Pursuant to, and subject to the limitations set forth in the Registration Rights Agreement, at any time after the 180-day lock-up period, the Holders have the right to require the Company, by written notice, to prepare and file a registration statement registering the offer and sale of a number of their shares of Class A Common Stock. Reasonably in advance of the filing of any such registration statement, the Company is required to provide notice of the request to all other Holders who may participate in the registration. The Company is required to use all commercially reasonable efforts to maintain the effectiveness of any such registration statement until all shares covered by such registration statement have been sold. Subject to certain exceptions, the Company is not obligated to effect such a registration within 90 days after the closing of any underwritten offering of shares of Class A Common Stock requested by the Holders pursuant to the Registration Rights Agreements. The Company is also not obligated to effect any registration where such registration has been requested by the holders of Registrable Securities (as defined in the Registration Rights Agreement) which represent less than $25 million, based on the five-day volume weighted average trading price of the Class A Common Stock on the New York Stock Exchange.
In addition, pursuant to the Registration Rights Agreement, the Holders have the right to require the Company, subject to certain limitations set forth therein, to effect a distribution of any or all of their shares of Class A Common Stock by means of an underwritten offering. Further, subject to certain exceptions, if at any time the Company proposes to register an offering of its equity securities or conduct an underwritten offering, whether or not for its account, then the Company must notify the Holders of such proposal at least three business days before the anticipated filing date or commencement of the underwritten offering, as applicable, to allow them to include a specified number of their shares in that registration statement or underwritten offering, as applicable.
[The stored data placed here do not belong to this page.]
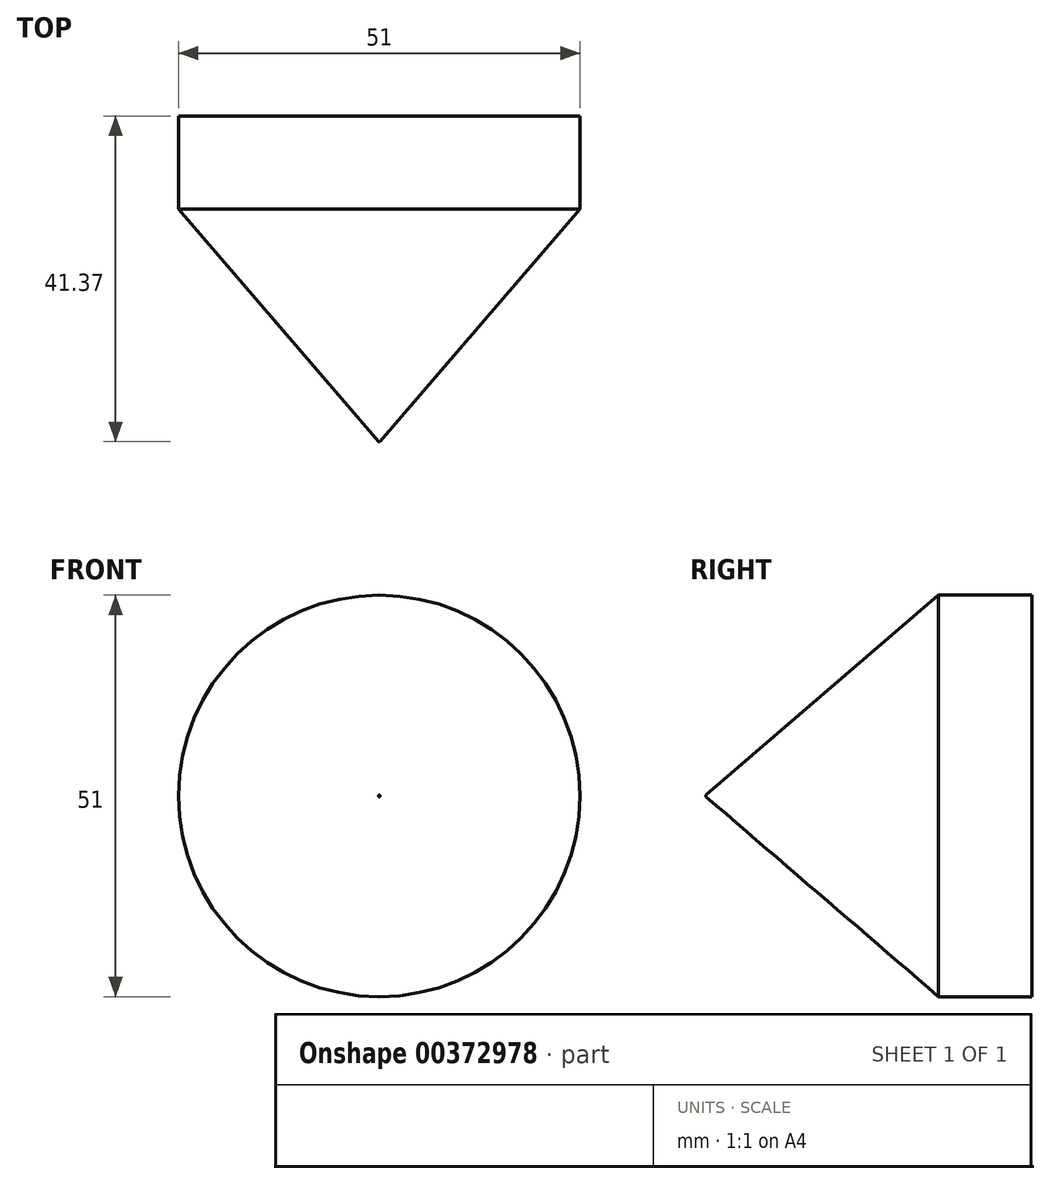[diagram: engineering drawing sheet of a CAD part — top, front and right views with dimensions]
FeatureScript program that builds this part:
annotation { "Feature Type Name" : "Feature", "Feature Type Description" : "" }
export const myFeature = defineFeature(function(context is Context, id is Id, definition is map)
    precondition{}
    {
        {
            var Q0;
            Q0=qCreatedBy(makeId("Top.planeOp"),FACE);
            var sketch = newSketch(context, id + "F0", { "sketchPlane" : qUnion([Q0])});
            skLineSegment(sketch, "E0.bottom", {"start": v(0, 0) * mm, "end": v(36, 0) * mm, "construction": true});
            skLineSegment(sketch, "E0.top", {"start": v(0, 24) * mm, "end": v(36, 24) * mm, "construction": true});
            skLineSegment(sketch, "E0.left", {"start": v(0, 0) * mm, "end": v(0, 24) * mm, "construction": true});
            skLineSegment(sketch, "E0.right", {"start": v(36, 0) * mm, "end": v(36, 24) * mm, "construction": true});
            skLineSegment(sketch, "E1", {"start": v(18, 24) * mm, "end": v(18, 12) * mm, "construction": true});
            skPoint(sketch, "E1.endSnap0", {"position": v(36, 12) * mm});
            skLineSegment(sketch, "E2", {"start": v(18, 12) * mm, "end": v(36, 12) * mm, "construction": true});
            skLineSegment(sketch, "E3", {"start": v(18, 12) * mm, "end": v(36, 24) * mm, "construction": true});
            skLineSegment(sketch, "E4", {"start": v(-52.27, 0) * mm, "end": v(-52.27, 29.55) * mm});
            skLineSegment(sketch, "E5", {"start": v(-52.27, 29.55) * mm, "end": v(-26.77, 29.55) * mm, "construction": true});
            skLineSegment(sketch, "E6", {"start": v(-52.27, 29.55) * mm, "end": v(-52.27, 41.37) * mm});
            skLineSegment(sketch, "E7", {"start": v(-52.27, 41.37) * mm, "end": v(-26.77, 41.37) * mm});
            skLineSegment(sketch, "E8", {"start": v(-26.77, 41.37) * mm, "end": v(-26.77, 29.55) * mm});
            skLineSegment(sketch, "E9", {"start": v(-26.77, 29.55) * mm, "end": v(-52.17, 0) * mm});
            skLineSegment(sketch, "E10", {"start": v(-52.17, 0) * mm, "end": v(-52.27, 0) * mm});
            skLineSegment(sketch, "E11", {"start": v(-52.27, 0) * mm, "end": v(-52.27, -12.06) * mm, "construction": true});
            skSolve(sketch);
        }
        {
            var Q0;
            Q0 = qSketchRegion(id + "F0", true);
            var Q1;
            Q1=sQuery(id+"F0.wireOp",EDGE,"E6");
            revolve(context, id + "F1", {"entities" : qUnion([Q0]), "axis" : qUnion([Q1]), "revolveType" : RevolveType.FULL});
        }
    });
These registration rights are subject to certain conditions and limitations, including the right of the underwriters to limit the number of shares to be included in a registration or offering and the Company’s right to delay or withdraw a registration statement under certain circumstances. The Company will generally pay all registration expenses in connection with its obligations under the Registration Rights Agreement, regardless of whether a registration statement is filed or becomes effective.
The obligations to register shares under the Registration Rights Agreement will terminate as to any Holder when the Registrable Securities held by such Holder are no longer subject to any restrictions on trading under the provisions of Rule 144 under the Securities Act of 1933, as amended (the “Securities Act”), including any volume or manner of sale restrictions. Registrable Securities means all shares of Class A Common Stock owned at any particular point in time by a Holder other than shares (i) sold pursuant to an effective registration statement under the Securities Act, (ii) sold in a transaction pursuant to Rule 144 under the Securities Act, (iii) that have ceased to be outstanding or (iv) that are eligible for resale without restriction and without the need for current public information pursuant to any section of Rule 144 under the Securities Act.
Payments and Purchases
The Company incurred $0.1 million in expenses to board members affiliated with CSL for the year ended December 31, 2024.
During the year ended December 31, 2025, the Company incurred approximately $0.5 million in expenses for supplies provided by an entity affiliated with a member of the Company’s Board of Directors. These supplies were provided in the ordinary course of business and were negotiated on terms the Company believes to be comparable to those that could have been obtained from unaffiliated third parties. Amounts due to the related party were paid during the period.